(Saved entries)
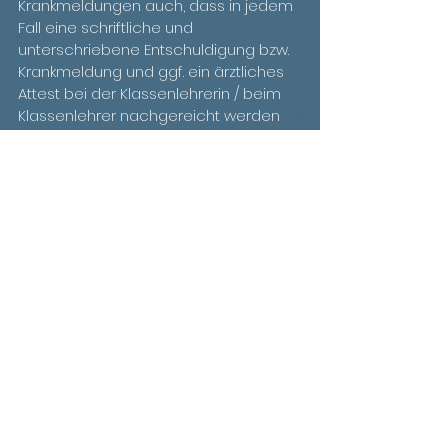
Krankmeldungen auch, dass in jedem 
Fall eine schriftliche und 
unterschriebene Entschuldigung bzw. 
Krankmeldung und ggf. ein ärztliches 
Attest bei der Klassenlehrerin / beim 
Klassenlehrer nachgereicht werden 
muss.
Gerne können Sie diese Neuerung im 
Krankheitsfall testen.
Herzliche Grüße
André Decker                  Silke Walpurgis
-Schulleiter-               -stellvertretende 
Schulleiterin-
Kommentare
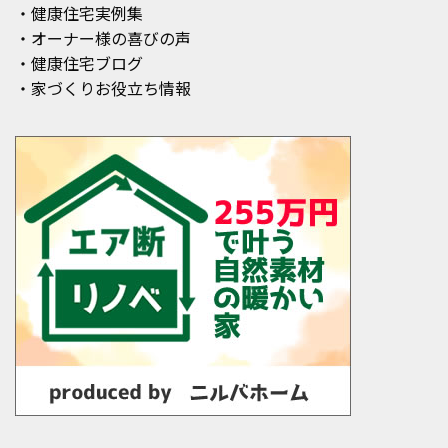
・健康住宅実例集
・オーナー様の喜びの声
・健康住宅ブログ
・家づくりお役立ち情報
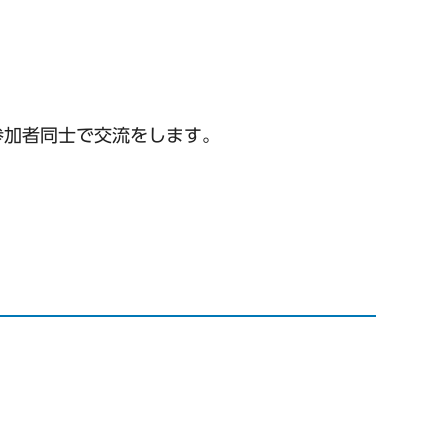
参加者同士で交流をします。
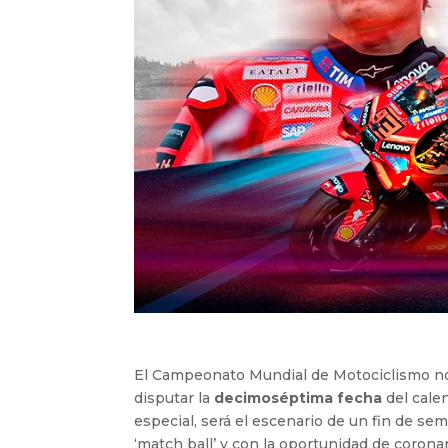
El Campeonato Mundial de Motociclismo no d
disputar la
decimoséptima fecha
del cale
especial, será el escenario de un fin de se
‘match ball’ y con la oportunidad de coron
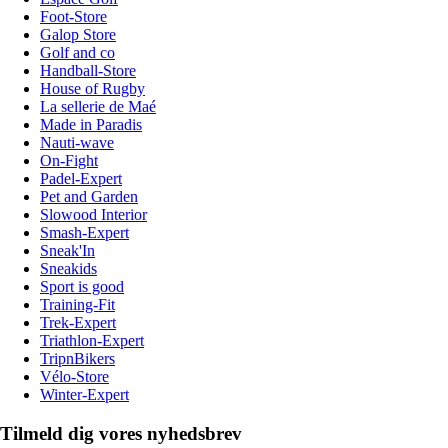
Foot-Store
Galop Store
Golf and co
Handball-Store
House of Rugby
La sellerie de Maé
Made in Paradis
Nauti-wave
On-Fight
Padel-Expert
Pet and Garden
Slowood Interior
Smash-Expert
Sneak'In
Sneakids
Sport is good
Training-Fit
Trek-Expert
Triathlon-Expert
TripnBikers
Vélo-Store
Winter-Expert
Tilmeld dig vores nyhedsbrev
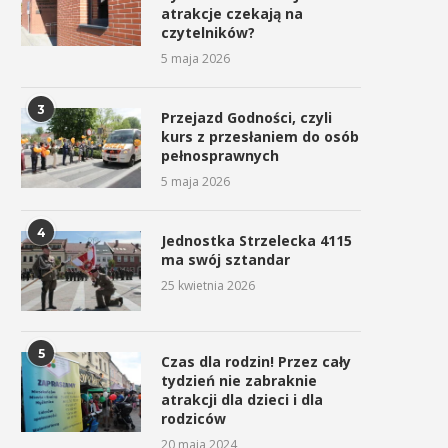
atrakcje czekają na
czytelników?
5 maja 2026
3
Przejazd Godności, czyli
kurs z przesłaniem do osób
pełnosprawnych
5 maja 2026
4
Jednostka Strzelecka 4115
ma swój sztandar
25 kwietnia 2026
5
Czas dla rodzin! Przez cały
tydzień nie zabraknie
atrakcji dla dzieci i dla
rodziców
20 maja 2024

Work order:
All lines from the one containing "Czas dla rodzin! Przez cały" through the last line of the data, both included, are to be retyped exactly, and no other line belongs in the answer.

Task response:
Czas dla rodzin! Przez cały
tydzień nie zabraknie
atrakcji dla dzieci i dla
rodziców
20 maja 2024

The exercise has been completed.